RE: Partially closed pump discharge valve question

If you want to increase the flow without replacing the [pump increase the pump speed. You need VFD and new inverter duty type motor with the proper hp.

RE: Partially closed pump discharge valve question

I often like to think that throttling the valve adds a variable length vertical connection between the pump curve and the system curve, but you could consider it as moving the system curve left as well.

The reality is the a single pump will meet the system curve, but you would be running off the published max flow and may get one of the following problems / issues

Excess power / amps on the motor
Decrease in efficiency
vibration
NPSHR increase and possible cavitation

Or for a basic pump it might just work ok, especially if this is only an occasional operation. That is a pretty steep pump curve though - you don't often see a 50% reduction in head over a usable flow range.

But otherwise artisis response is very good.

Remember - More details = better answers
Also: If you get a response it's polite to respond to it.
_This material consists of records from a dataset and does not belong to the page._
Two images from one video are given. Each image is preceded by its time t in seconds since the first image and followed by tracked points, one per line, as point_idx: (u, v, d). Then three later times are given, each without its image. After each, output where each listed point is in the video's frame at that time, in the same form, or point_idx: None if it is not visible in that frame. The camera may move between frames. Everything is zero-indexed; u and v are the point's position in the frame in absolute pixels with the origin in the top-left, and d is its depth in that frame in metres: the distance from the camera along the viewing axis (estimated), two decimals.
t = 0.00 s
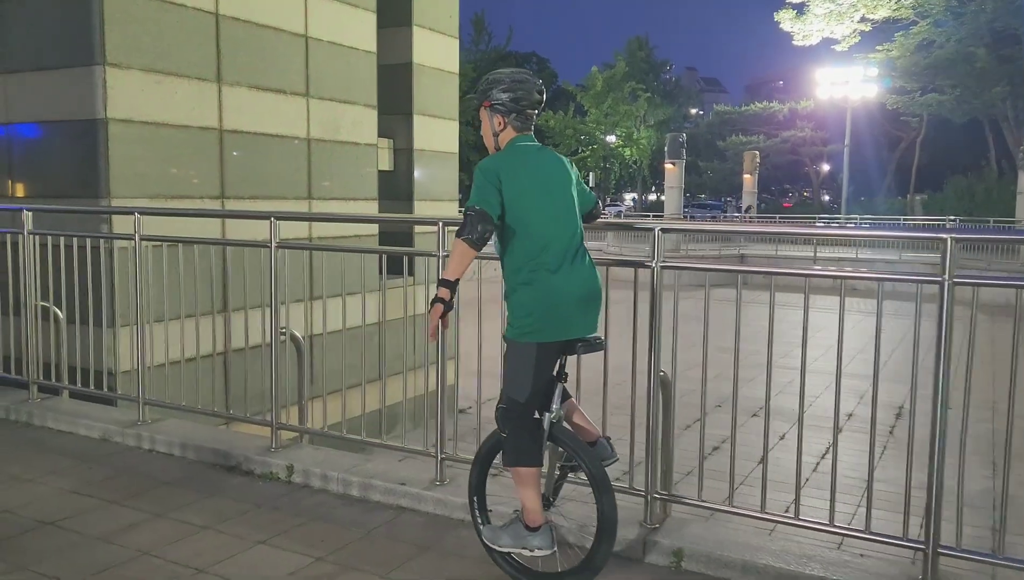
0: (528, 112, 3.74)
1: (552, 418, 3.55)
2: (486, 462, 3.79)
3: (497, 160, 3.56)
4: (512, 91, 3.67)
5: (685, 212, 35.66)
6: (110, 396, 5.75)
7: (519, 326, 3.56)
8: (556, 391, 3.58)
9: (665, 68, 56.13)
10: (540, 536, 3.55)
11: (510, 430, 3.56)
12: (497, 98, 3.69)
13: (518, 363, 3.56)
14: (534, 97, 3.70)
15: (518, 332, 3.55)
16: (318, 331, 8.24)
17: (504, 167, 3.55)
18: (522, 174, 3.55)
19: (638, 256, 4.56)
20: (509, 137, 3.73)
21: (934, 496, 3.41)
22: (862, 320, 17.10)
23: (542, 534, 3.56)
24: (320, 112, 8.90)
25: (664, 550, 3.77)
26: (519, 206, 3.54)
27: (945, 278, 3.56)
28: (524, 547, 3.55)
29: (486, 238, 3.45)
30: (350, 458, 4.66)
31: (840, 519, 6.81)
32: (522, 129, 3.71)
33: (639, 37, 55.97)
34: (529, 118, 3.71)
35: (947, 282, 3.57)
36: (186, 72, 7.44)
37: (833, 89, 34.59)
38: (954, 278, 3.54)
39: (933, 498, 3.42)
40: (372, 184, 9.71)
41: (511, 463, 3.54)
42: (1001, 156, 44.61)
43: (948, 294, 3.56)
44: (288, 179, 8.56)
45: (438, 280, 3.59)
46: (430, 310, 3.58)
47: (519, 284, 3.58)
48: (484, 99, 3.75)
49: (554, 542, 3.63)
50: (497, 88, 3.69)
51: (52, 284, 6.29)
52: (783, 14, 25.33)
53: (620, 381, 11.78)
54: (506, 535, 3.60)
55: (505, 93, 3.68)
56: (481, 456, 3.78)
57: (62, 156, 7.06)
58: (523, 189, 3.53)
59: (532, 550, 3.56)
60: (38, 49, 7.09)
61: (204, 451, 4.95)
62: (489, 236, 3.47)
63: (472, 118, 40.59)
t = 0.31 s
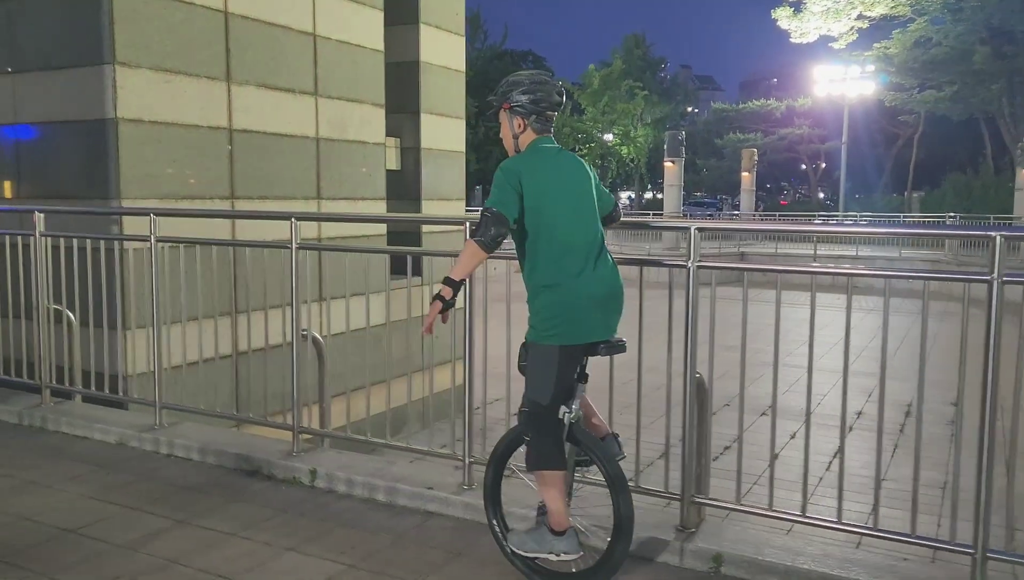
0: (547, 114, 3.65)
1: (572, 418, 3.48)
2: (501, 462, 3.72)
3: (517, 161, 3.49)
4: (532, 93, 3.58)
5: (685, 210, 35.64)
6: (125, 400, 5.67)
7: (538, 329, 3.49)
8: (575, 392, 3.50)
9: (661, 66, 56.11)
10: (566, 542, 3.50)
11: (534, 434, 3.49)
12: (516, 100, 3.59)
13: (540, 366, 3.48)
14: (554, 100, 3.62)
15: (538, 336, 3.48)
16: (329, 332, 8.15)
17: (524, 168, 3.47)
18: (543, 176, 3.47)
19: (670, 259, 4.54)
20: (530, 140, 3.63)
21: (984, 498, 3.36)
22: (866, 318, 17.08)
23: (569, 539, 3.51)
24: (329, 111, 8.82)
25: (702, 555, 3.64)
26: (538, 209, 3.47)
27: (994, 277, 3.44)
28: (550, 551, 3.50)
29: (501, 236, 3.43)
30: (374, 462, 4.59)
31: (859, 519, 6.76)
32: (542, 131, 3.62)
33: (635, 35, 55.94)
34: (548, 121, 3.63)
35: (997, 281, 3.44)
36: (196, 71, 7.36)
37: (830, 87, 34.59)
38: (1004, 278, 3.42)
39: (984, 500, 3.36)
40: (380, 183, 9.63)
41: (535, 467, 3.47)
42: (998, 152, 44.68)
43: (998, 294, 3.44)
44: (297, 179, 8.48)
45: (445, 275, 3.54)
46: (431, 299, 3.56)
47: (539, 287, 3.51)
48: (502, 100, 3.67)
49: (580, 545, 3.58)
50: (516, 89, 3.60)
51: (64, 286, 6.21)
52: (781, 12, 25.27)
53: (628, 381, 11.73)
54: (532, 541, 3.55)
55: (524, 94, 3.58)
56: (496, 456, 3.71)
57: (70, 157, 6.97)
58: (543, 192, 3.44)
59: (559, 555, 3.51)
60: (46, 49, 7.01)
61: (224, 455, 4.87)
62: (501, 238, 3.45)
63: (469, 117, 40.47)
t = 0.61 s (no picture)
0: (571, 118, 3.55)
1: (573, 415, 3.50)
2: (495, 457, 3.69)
3: (533, 160, 3.41)
4: (555, 97, 3.47)
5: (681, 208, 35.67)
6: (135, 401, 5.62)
7: (544, 330, 3.43)
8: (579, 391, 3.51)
9: (656, 64, 56.07)
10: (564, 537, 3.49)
11: (541, 431, 3.45)
12: (539, 104, 3.49)
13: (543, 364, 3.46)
14: (578, 103, 3.52)
15: (544, 336, 3.43)
16: (335, 331, 8.10)
17: (539, 168, 3.39)
18: (557, 177, 3.36)
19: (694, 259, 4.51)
20: (553, 145, 3.53)
21: (1016, 499, 3.34)
22: (863, 314, 17.12)
23: (580, 533, 3.49)
24: (335, 110, 8.77)
25: (729, 556, 3.61)
26: (547, 208, 3.37)
27: None
28: (561, 546, 3.48)
29: (499, 220, 3.45)
30: (392, 464, 4.56)
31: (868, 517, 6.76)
32: (566, 135, 3.52)
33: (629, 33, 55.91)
34: (572, 125, 3.53)
35: None
36: (202, 69, 7.31)
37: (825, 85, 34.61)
38: None
39: (1015, 501, 3.35)
40: (385, 182, 9.59)
41: (543, 462, 3.44)
42: (991, 150, 44.83)
43: None
44: (302, 177, 8.43)
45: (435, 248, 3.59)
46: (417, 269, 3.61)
47: (547, 288, 3.43)
48: (525, 105, 3.57)
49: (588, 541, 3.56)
50: (540, 94, 3.50)
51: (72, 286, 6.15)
52: (776, 10, 25.22)
53: (629, 379, 11.72)
54: (543, 536, 3.52)
55: (547, 98, 3.48)
56: (490, 450, 3.67)
57: (76, 156, 6.91)
58: (554, 192, 3.34)
59: (569, 551, 3.49)
60: (51, 47, 6.94)
61: (239, 457, 4.83)
62: (500, 221, 3.45)
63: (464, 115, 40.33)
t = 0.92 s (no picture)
0: (553, 110, 3.60)
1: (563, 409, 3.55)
2: (484, 452, 3.70)
3: (526, 152, 3.46)
4: (536, 89, 3.53)
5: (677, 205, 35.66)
6: (140, 400, 5.57)
7: (536, 320, 3.47)
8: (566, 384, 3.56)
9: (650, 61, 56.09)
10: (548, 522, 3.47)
11: (534, 423, 3.49)
12: (520, 98, 3.55)
13: (533, 355, 3.48)
14: (559, 94, 3.57)
15: (538, 326, 3.47)
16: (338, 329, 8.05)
17: (533, 160, 3.45)
18: (550, 170, 3.44)
19: (709, 255, 4.47)
20: (536, 138, 3.59)
21: None
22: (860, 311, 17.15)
23: (585, 518, 3.46)
24: (337, 106, 8.72)
25: (748, 555, 3.58)
26: (543, 199, 3.43)
27: None
28: (566, 531, 3.44)
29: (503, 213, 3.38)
30: (403, 463, 4.52)
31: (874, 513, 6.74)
32: (548, 127, 3.58)
33: (624, 31, 55.91)
34: (556, 116, 3.58)
35: None
36: (204, 65, 7.25)
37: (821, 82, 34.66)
38: None
39: None
40: (386, 179, 9.53)
41: (540, 454, 3.46)
42: (985, 147, 44.91)
43: None
44: (304, 174, 8.37)
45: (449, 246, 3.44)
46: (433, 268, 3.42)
47: (539, 279, 3.48)
48: (507, 101, 3.62)
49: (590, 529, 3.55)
50: (520, 87, 3.55)
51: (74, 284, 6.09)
52: (771, 7, 25.25)
53: (630, 376, 11.70)
54: (548, 522, 3.47)
55: (529, 91, 3.54)
56: (479, 444, 3.68)
57: (77, 153, 6.84)
58: (551, 182, 3.43)
59: (574, 537, 3.45)
60: (52, 42, 6.87)
61: (247, 457, 4.78)
62: (506, 213, 3.39)
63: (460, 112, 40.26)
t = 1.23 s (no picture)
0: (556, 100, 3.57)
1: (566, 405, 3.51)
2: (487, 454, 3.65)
3: (520, 147, 3.43)
4: (540, 78, 3.49)
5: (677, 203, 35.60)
6: (146, 402, 5.46)
7: (535, 317, 3.43)
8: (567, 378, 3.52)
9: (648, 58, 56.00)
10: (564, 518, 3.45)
11: (533, 420, 3.45)
12: (524, 84, 3.51)
13: (534, 353, 3.44)
14: (563, 84, 3.54)
15: (537, 323, 3.43)
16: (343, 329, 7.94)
17: (528, 155, 3.41)
18: (546, 165, 3.41)
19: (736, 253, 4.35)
20: (536, 126, 3.56)
21: None
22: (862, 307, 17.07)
23: (600, 509, 3.43)
24: (340, 102, 8.60)
25: (778, 560, 3.48)
26: (536, 193, 3.41)
27: None
28: (580, 525, 3.41)
29: (490, 207, 3.37)
30: (417, 466, 4.41)
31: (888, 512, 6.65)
32: (550, 116, 3.55)
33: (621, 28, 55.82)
34: (558, 106, 3.55)
35: None
36: (206, 61, 7.13)
37: (819, 78, 34.57)
38: None
39: None
40: (390, 177, 9.42)
41: (541, 451, 3.42)
42: (983, 143, 44.83)
43: None
44: (308, 172, 8.26)
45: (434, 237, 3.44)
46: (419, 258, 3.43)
47: (536, 275, 3.45)
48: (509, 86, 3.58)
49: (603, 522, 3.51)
50: (524, 74, 3.51)
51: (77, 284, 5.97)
52: (768, 3, 25.21)
53: (635, 374, 11.60)
54: (562, 517, 3.45)
55: (532, 78, 3.50)
56: (482, 446, 3.64)
57: (78, 151, 6.73)
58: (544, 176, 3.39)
59: (589, 529, 3.41)
60: (52, 39, 6.76)
61: (257, 460, 4.68)
62: (494, 207, 3.37)
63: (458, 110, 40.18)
RE: Partially closed pump discharge valve question

Yes, your assumptions are correct. And agreed, you'd be wasting some driver power as you throttle at the discharge valve in the long term at this operating point, so see if the CAPEX for a VFD speed reduction to achieve the same effect for the 3inch line option will pay out quickly enough. But note that at reduced speed ( approx. <50% of design case speed), there may be undesirable effects on shaft seal cooling, so seek advice from the pump / seal supplier if you choose to go this way.

RE: Partially closed pump discharge valve question

lets get back to the original post.
The larger pipe was installed to run 2 pumps.
Currently 1 pump runs to gain an slight increase in flow.
Throttling the discharge will move the system curve left until the required (increased)flow is achieved.

Will overall pump efficiency increase or decrease - no pump curve so its an unknown.
Will the pump be mechanically sound as this increased duty - without full curve detail efficiency / NPSHr etc again not clear, however for such a small increase I don't foresee and upsets.

It is a capital mistake to theorise before one has data. Insensibly one begins to twist facts to suit theories, instead of theories to suit facts. (Sherlock Holmes - A Scandal in Bohemia.)